Former British minister for Africa Rory Stewart has disclosed the British government’s involvement in the ousting of President Robert Mugabe in 2017.

In his memoir, “Politics On the Edge—A Memoir From Within,” Stewart reveals that Britain viewed Mugabe’s removal as an opportunity to reshape Zimbabwe’s foreign policy in its favor.

Stewart’s firsthand account offers insights into the turbulent moments surrounding Mugabe’s downfall, particularly from the British perspective.

He highlights the role of then-British Ambassador to Zimbabwe, Catriona Laing, who advocated for supporting Emerson Mnangagwa as a pragmatic leader capable of bringing positive change to the country.

Despite warnings about Mnangagwa’s history of human rights violations and corruption, Laing persisted in her support, even rejecting the idea of setting conditions for backing Mnangagwa.

Stewart underscores the British Foreign Office’s reluctance to challenge Zimbabwe’s existing status quo.

Despite his doubts about Mnangagwa’s commitment to reforms, Stewart became the first foreign minister to meet with him after the coup, emphasizing the importance of credible elections and inclusive policies.

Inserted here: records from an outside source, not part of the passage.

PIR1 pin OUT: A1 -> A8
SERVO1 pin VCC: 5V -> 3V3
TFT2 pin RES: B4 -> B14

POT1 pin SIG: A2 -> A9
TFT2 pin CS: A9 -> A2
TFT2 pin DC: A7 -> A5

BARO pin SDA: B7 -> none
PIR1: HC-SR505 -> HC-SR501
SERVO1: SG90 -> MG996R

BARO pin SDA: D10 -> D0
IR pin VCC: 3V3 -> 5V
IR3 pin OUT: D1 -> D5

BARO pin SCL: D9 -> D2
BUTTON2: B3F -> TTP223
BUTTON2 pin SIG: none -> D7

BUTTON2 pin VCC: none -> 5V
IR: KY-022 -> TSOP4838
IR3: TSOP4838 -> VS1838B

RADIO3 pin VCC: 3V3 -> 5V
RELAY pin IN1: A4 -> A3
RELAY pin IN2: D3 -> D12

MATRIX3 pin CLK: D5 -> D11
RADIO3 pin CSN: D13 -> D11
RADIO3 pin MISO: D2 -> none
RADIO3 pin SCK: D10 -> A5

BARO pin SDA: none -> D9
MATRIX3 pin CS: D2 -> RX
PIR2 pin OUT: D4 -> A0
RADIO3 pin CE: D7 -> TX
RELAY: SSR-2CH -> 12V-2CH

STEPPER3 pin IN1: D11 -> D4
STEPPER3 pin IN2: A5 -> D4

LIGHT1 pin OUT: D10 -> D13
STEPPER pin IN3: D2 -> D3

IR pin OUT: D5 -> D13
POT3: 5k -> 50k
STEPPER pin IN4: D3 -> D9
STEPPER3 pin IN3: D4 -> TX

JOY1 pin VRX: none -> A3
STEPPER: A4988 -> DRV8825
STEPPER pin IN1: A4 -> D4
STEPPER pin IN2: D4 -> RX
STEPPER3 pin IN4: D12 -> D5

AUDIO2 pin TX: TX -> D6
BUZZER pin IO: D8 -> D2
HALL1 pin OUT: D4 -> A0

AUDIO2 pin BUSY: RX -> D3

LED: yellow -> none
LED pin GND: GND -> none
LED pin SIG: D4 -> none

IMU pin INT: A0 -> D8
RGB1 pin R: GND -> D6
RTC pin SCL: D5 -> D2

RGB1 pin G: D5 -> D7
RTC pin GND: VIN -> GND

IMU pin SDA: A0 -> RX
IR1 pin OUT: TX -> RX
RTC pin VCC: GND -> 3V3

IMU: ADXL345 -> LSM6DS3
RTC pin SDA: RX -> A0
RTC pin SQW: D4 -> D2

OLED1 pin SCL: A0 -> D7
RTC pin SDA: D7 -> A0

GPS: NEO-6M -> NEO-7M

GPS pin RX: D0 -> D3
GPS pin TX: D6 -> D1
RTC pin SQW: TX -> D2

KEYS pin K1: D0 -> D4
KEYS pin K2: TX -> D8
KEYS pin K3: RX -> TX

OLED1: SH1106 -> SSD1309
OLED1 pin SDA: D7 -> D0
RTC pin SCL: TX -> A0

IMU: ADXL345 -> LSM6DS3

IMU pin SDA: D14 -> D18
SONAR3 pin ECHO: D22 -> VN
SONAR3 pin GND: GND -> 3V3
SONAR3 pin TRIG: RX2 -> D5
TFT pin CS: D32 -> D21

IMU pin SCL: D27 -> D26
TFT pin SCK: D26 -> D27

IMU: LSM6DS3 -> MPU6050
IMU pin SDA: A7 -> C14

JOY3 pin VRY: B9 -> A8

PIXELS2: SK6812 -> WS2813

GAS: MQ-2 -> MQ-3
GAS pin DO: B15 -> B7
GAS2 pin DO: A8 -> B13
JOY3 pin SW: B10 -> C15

However, Mnangagwa’s subsequent actions, such as deploying soldiers to suppress dissent, dashed hopes for meaningful change.

Stewart reflects on the aftermath, expressing disappointment in the British system’s failure to bring about positive change in Zimbabwe, as Mnangagwa’s regime reverted to authoritarianism and economic instability.

Despite the revelations in Stewart’s memoir, Ambassador Laing has yet to acknowledge any misjudgments regarding Mnangagwa’s intentions.

Stewart’s book offers a critical analysis of Britain’s role in Zimbabwe’s political upheaval, highlighting the complexities and consequences of foreign intervention in African affairs.